---------- Source ----------

In a way, yes - they're right, we're fanatically devoted to a platform that's hopelessly behind the times. But the same can be said of everyone who likes a particular brand of computer - they're either obsolete in hardware (Amiga), obsolete in software (Wintel), or have no market share (Be). Or all of the above - Atari ST. Anyone who thinks their favorite platform is the best is delusional - all computers suck. Even the Amiga is lagging - it can do more with its five-year-old chipset and slower processors than any other system, but it's still old, doesn't have native 24-bit support, the OS is getting a little rusty (no memory management or resource tracking), and costs too damn much.

But I think I stand with all those other psychotic, delusional Amiga users out there and take offense at this message from SMG. We know the product isn't what it was in 1992. We know in many ways we're grasping at straws - trying to bring the Amiga back into the limelight by sheer force of will. But perhaps that's something to be admired and fed - instead of ridiculed. Of course it looks silly - but then, I think Microsoft's sad devotion to a 16-year-old CP/M clone is kinda silly too. Obviously a strong user base can become the lifeblood of a product - but oddly enough, SMG doesn't look like part of a strong user base.

I am not here because I'm psychotic. I am here because I like the platform. Spend an hour at a PC and an hour at a Macintosh and a hour on an Amiga and you'll see why. Watch the PC people bringing home Pentium 133s to do "multimedia" in a quarter screen, while your yard-sale A500 plays Juggler faster and in more colors. Cruise the demo directory on Aminet sometime - hate the hardware-banging, but realize those same effects are the stuff of $10,000 workstations. The Amiga, in its obsolescence, can still do things PCs cannot do.

But this isn't what SMG is talking about. They're sick and tired of certain things going on in the Amiga marketplace, and in their screaming baby tantrum, have decided the entire Amiga community is responsible.

---------- Supplied data ----------

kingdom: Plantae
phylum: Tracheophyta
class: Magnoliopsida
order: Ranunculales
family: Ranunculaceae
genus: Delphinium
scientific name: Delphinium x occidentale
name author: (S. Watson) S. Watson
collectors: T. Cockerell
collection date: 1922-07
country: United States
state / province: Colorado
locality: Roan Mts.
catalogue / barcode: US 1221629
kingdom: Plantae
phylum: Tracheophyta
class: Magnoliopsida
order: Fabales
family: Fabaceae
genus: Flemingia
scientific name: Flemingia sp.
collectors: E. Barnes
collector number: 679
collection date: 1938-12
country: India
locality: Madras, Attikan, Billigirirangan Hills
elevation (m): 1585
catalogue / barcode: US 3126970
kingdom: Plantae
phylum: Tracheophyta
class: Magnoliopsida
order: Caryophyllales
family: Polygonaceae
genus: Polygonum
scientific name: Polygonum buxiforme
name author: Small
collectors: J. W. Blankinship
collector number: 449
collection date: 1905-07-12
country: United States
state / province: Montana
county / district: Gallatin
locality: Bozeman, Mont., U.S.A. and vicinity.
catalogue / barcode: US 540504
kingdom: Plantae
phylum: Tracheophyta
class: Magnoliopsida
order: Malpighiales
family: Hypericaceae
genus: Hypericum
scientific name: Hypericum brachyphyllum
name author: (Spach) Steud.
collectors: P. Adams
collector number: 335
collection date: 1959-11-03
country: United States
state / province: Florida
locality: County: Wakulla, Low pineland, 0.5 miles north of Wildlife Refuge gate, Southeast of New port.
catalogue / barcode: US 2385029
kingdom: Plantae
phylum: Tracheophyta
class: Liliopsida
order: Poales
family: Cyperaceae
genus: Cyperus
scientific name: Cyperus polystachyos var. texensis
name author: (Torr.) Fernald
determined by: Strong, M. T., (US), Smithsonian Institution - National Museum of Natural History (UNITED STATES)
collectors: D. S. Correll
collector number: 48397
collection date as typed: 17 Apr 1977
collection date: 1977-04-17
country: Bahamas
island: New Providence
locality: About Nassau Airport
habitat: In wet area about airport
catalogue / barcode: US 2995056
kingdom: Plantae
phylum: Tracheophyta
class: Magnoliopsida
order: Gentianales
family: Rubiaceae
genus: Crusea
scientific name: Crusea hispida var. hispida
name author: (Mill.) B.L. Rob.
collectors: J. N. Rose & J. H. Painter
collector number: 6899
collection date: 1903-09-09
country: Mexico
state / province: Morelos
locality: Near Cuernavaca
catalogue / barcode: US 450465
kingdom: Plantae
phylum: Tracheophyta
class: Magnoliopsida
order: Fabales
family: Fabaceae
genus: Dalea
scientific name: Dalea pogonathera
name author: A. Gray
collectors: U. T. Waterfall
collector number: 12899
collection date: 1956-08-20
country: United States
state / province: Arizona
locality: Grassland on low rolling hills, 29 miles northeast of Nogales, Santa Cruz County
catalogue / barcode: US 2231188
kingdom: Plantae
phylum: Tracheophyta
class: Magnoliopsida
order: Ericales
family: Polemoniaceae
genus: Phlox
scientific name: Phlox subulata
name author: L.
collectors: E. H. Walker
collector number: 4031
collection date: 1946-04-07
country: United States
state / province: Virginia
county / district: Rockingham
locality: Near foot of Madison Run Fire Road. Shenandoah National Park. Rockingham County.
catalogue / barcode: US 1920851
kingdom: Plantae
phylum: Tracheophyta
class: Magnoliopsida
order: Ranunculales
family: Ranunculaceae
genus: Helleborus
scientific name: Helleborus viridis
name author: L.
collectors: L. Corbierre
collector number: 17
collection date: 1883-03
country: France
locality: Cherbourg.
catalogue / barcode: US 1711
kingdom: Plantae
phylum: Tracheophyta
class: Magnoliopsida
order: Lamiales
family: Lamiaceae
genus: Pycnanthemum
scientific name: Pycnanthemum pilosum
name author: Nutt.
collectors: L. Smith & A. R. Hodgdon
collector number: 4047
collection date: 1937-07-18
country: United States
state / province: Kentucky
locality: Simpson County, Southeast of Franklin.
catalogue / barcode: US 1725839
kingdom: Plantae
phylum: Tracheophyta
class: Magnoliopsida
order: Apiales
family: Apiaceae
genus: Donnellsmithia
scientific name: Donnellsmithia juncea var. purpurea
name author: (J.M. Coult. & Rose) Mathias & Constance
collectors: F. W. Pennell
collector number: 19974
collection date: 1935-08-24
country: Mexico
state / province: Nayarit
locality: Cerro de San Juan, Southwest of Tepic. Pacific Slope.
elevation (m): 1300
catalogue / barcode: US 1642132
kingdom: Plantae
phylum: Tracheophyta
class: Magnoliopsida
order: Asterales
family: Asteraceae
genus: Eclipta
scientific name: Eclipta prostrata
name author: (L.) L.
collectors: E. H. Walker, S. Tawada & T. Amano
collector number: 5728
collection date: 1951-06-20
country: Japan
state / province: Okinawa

----------

* **Stated task A**
Retype the entire Amiga commentary word for word.
* **Stated task B**
Echo the listing verbatim, from its first line down to and including the line containing "state / province: Colorado".
The Amiga commentary and the listing are independent materials with no connection to each other.

* **Full output A**
In a way, yes - they're right, we're fanatically devoted to a platform that's hopelessly behind the times. But the same can be said of everyone who likes a particular brand of computer - they're either obsolete in hardware (Amiga), obsolete in software (Wintel), or have no market share (Be). Or all of the above - Atari ST. Anyone who thinks their favorite platform is the best is delusional - all computers suck. Even the Amiga is lagging - it can do more with its five-year-old chipset and slower processors than any other system, but it's still old, doesn't have native 24-bit support, the OS is getting a little rusty (no memory management or resource tracking), and costs too damn much.

But I think I stand with all those other psychotic, delusional Amiga users out there and take offense at this message from SMG. We know the product isn't what it was in 1992. We know in many ways we're grasping at straws - trying to bring the Amiga back into the limelight by sheer force of will. But perhaps that's something to be admired and fed - instead of ridiculed. Of course it looks silly - but then, I think Microsoft's sad devotion to a 16-year-old CP/M clone is kinda silly too. Obviously a strong user base can become the lifeblood of a product - but oddly enough, SMG doesn't look like part of a strong user base.

I am not here because I'm psychotic. I am here because I like the platform. Spend an hour at a PC and an hour at a Macintosh and a hour on an Amiga and you'll see why. Watch the PC people bringing home Pentium 133s to do "multimedia" in a quarter screen, while your yard-sale A500 plays Juggler faster and in more colors. Cruise the demo directory on Aminet sometime - hate the hardware-banging, but realize those same effects are the stuff of $10,000 workstations. The Amiga, in its obsolescence, can still do things PCs cannot do.

But this isn't what SMG is talking about. They're sick and tired of certain things going on in the Amiga marketplace, and in their screaming baby tantrum, have decided the entire Amiga community is responsible.

* **Full output B**
kingdom: Plantae
phylum: Tracheophyta
class: Magnoliopsida
order: Ranunculales
family: Ranunculaceae
genus: Delphinium
scientific name: Delphinium x occidentale
name author: (S. Watson) S. Watson
collectors: T. Cockerell
collection date: 1922-07
country: United States
state / province: Colorado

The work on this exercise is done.